Using data file at: /var/lib/rpm-ostree-bisect.json
2: eth0: <BROADCAST,MULTICAST,UP,LOWER_UP> mtu 1500 qdisc fq_codel state UP group default qlen 1000
Found mtu 1500. Test Fails
Last known good commit:
21e115d93d04f206a874973c91185184c70ba2e7500d5b2619d8c849b6cad3c1 : 27.125
First known bad commit:
e59f9373145bae36f90571feff24719537827273891c822692d037b05d1ff470 : 27.126
libostree pull from 'fedora-atomic' for fedora/27/x86_64/atomic-host complete
security: GPG: commit http: TLS
non-delta: meta: 306 content: 0
transfer: secs: 28 size: 1.7 MB
ostree diff commit old: 21e115d93d04f206a874973c91185184c70ba2e7500d5b2619d8c849b6cad3c1
ostree diff commit new: e59f9373145bae36f90571feff24719537827273891c822692d037b05d1ff470
Upgraded:
cockpit-bridge 165-1.fc27 -> 166-1.fc27
cockpit-docker 165-1.fc27 -> 166-1.fc27
cockpit-networkmanager 165-1.fc27 -> 166-1.fc27
cockpit-ostree 165-1.fc27 -> 166-1.fc27
cockpit-system 165-1.fc27 -> 166-1.fc27
coreutils 8.27-20.fc27 -> 8.27-21.fc27
coreutils-common 8.27-20.fc27 -> 8.27-21.fc27
findutils 1:4.6.0-16.fc27 -> 1:4.6.0-19.fc27
kernel 4.15.17-300.fc27 -> 4.16.3-200.fc27
kernel-core 4.15.17-300.fc27 -> 4.16.3-200.fc27
kernel-modules 4.15.17-300.fc27 -> 4.16.3-200.fc27
libcgroup 0.41-13.fc27 -> 0.41-17.fc27
selinux-policy 3.13.1-283.30.fc27 -> 3.13.1-283.32.fc27
selinux-policy-targeted 3.13.1-283.30.fc27 -> 3.13.1-283.32.fc27
Started RPM-OSTree Bisect Testing.
So we can see clearly the regression was introduced in 27.126
and the diff
output shows that in that particular commit several things changed. The most
obvious change that could have caused this regression was the kernel
going
from 4.15.17
to 4.16.3
. This narrows down the window of changes to look at
when trying to track down the specific bug.
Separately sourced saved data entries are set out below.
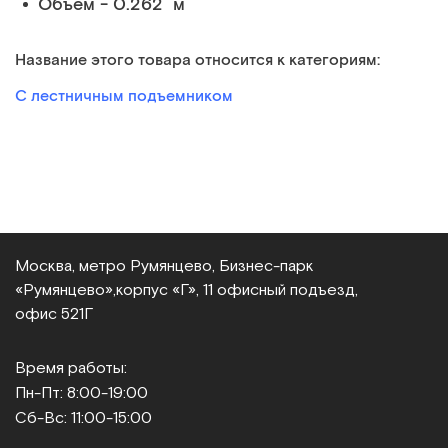
Объем - 0.262 м
Название этого товара относится к категориям:
С лестничным подъемником
Москва, метро Румянцево, Бизнес‑парк
«Румянцево»,
корпус «Г», 11 офисный подъезд,
офис 521Г
Время работы:
Пн-Пт: 8:00-19:00
Сб-Вс: 11:00-15:00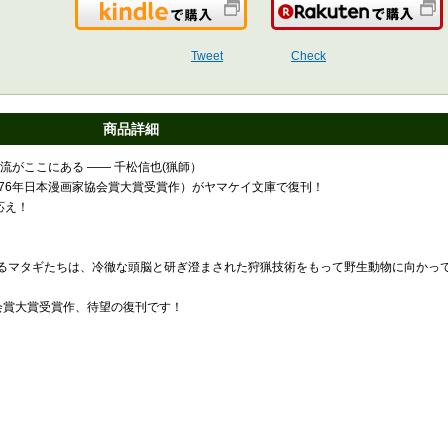
Kindleで購入
Tweet
Check
商品詳細
流がここにある ―― 千松信也(猟師）
76年日本漫画家協会賞大賞受賞作）がヤマケイ文庫で復刊！
応え！
るマタギたちは、冷徹な頭脳と研ぎ澄まされた狩猟技術をもって野生動物に向かっ
会賞大賞受賞作、待望の復刊です！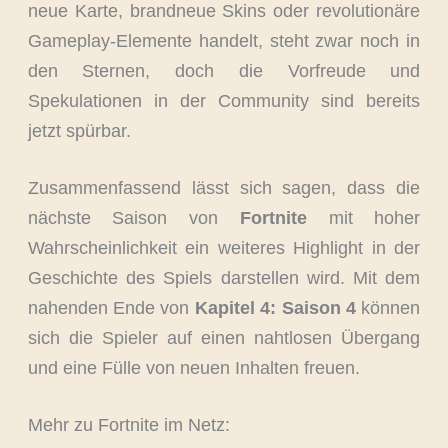
neue Karte, brandneue Skins oder revolutionäre
Gameplay-Elemente handelt, steht zwar noch in
den Sternen, doch die Vorfreude und
Spekulationen in der Community sind bereits
jetzt spürbar.
Zusammenfassend lässt sich sagen, dass die
nächste Saison von
Fortnite
mit hoher
Wahrscheinlichkeit ein weiteres Highlight in der
Geschichte des Spiels darstellen wird. Mit dem
nahenden Ende von
Kapitel 4: Saison 4
können
sich die Spieler auf einen nahtlosen Übergang
und eine Fülle von neuen Inhalten freuen.
Mehr zu Fortnite im Netz: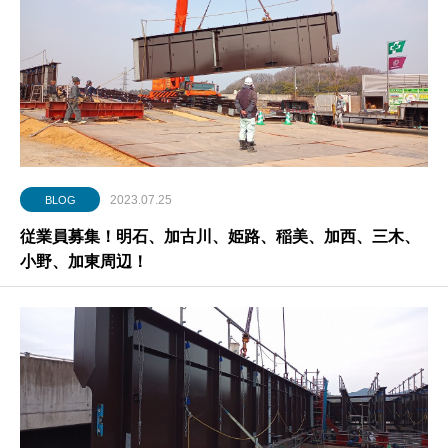
2023.07.25
BLOG
従業員募集！明石、加古川、姫路、稲美、加西、三木、
小野、加東周辺！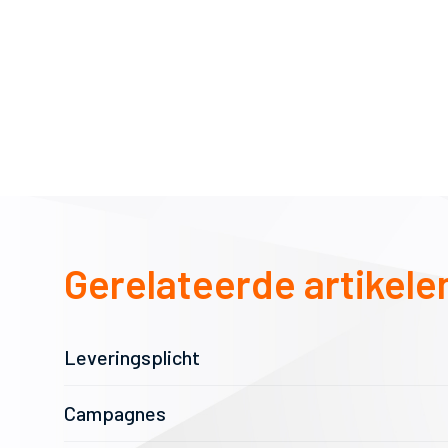
Gerelateerde artikele
Leveringsplicht
Campagnes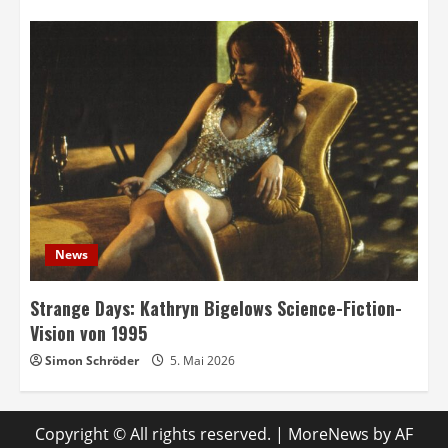
News
Strange Days: Kathryn Bigelows Science-Fiction-
Vision von 1995
Simon Schröder
5. Mai 2026
Copyright © All rights reserved.
|
MoreNews
by AF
Note: Here you can access the final rpm-ostree-bisect.json and the systemd unit journal log from the run.
Fin
This automated bisecting can really help us find the causes for regressions by narrowing down the scope of changes we need to look at when performing an investigation.